The children of the kingdom of heaven understand its value. It is "like a treasure hidden in the field, which a man found and hid; and from joy over it he goes and sells all that he has, and buys that field" (Mt. 13:44). A true child of the King would not trade his place in the kingdom of heaven for all the kingdoms of this world and all their glory, for he seeks first God's kingdom and His righteousness.

But where is the good news? How is this any better than the legalism under which Israel operated? It seems as though the burden is even greater. Not only must we adhere to God's law in deed, but we must also adhere from the heart. In truth, this was always the requirement; even in the shema (that creed calling out devotion to the law), Israel was called to love the Lord with all their heart.

No, the burden is not greater. The difference is this: Israel pursued the law for self-justification. Israel pursued the law for self ! For them, the law was a burden; it was their prerequisite for blessing. For believers, justification has been completed in Christ. The law's precepts do not/cannot lecture us regarding prerequisites for self-justification, but rather sing to us of the sanctification of glory. The law, in describing the character of God, becomes for us part of the Immanuel blessing itself. It is the fruit of our salvation in Christ and it anticipates our consummate, eschatological life.

The final manifestation of the kingdom will be the complete enjoyment of what we already have. Says Geerhardus Vos, " . . . the reward bears an organic relation to the conduct it is intended to crown" (The Kingdom of God and the Church, 67). Put chronologically, the behavior to be crowned bears an organic relation to the reward. The demands of the law are at one point the basis for blessing, and at the same time, prophetic of our blessed, heavenly state. Jesus said "Blessed are those who hunger and thirst for righteousness, for they shall be satisfied" (Mt. 5:6). The righteousness which the law requires, the righteousness which we hunger for, pursue and make progress toward in this world, is the righteousness we will be rewarded with in full in heaven. What a blessed state—no more struggle with sin—no more hindrance to a complete enjoyment of our God—naked before him with nothing to hide! Do you see what a blessing the law is for us? When we, as believers, strive to conform our life to the law, we are striving for a greater comprehension now of what we will have in glory. As such our obedience to the law becomes a reward in itself.

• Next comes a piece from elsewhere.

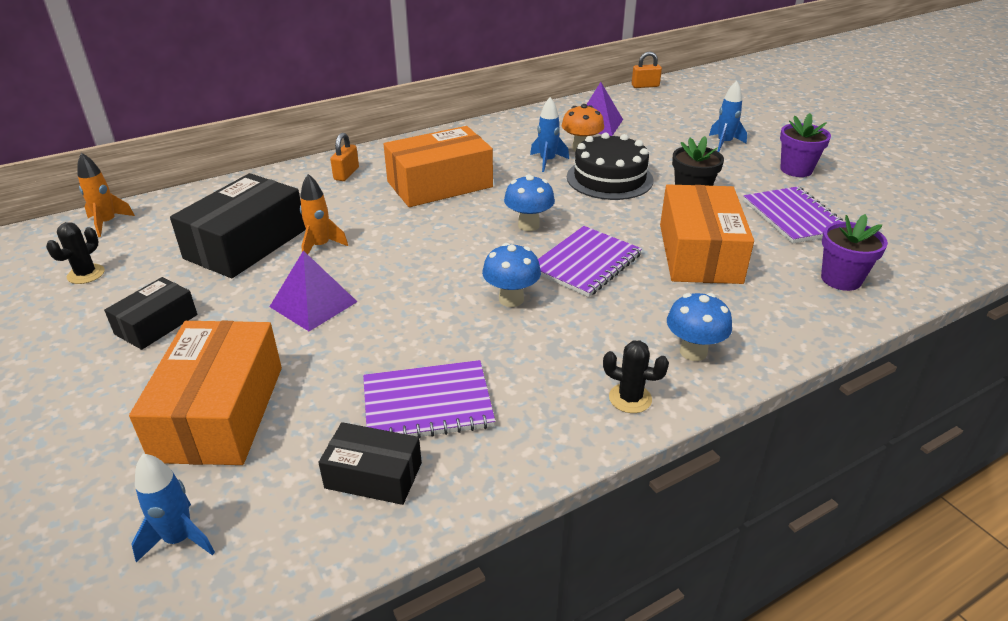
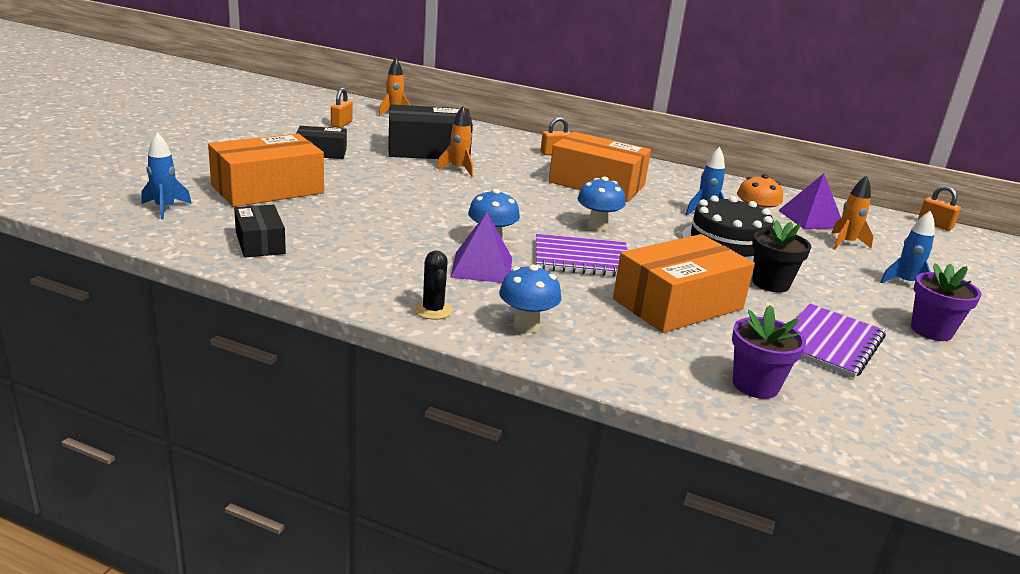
camera: 50 degrees right, 10 degrees down
(86, 274) = (341, 124): black cactus -> orange padlock
(313, 304) = (395, 184): purple pyramid -> purple pyramid (482, 267)
(427, 404) = (341, 242): purple notebook -> none
(648, 132) = (845, 243): none -> orange rocket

The call to repentance is a call to a godly, heavenly life. It is a call to enjoy God now and forever. In Matthew 10, Jesus commanded the disciples to go throughout all Israel and proclaim the Good News that the kingdom of heaven was at hand. In Matthew 28, the church is commanded to go out into all the world with that same message. We are to exhort sinners to turn from their ways, to forsake all in this world, to follow Christ, for the kingdom of heaven has come. As we do this, we carry with us the ultimate blessing of the Immanuel promise, for Jesus says to the church "and lo, I am with you always till the close of the age" (Mt. 28:20). Might our lives reflect a heart that has been changed, that seeks first his kingdom and his righteousness—a heart that revels in the blessing of glorifying and enjoying God forever.

Israel loved the land; she did not love the kingdom of heaven. But the children of the true Israel love the Lamb; and in loving the Lamb, love the kingdom of heaven; and in loving the kingdom of heaven, love the law of God.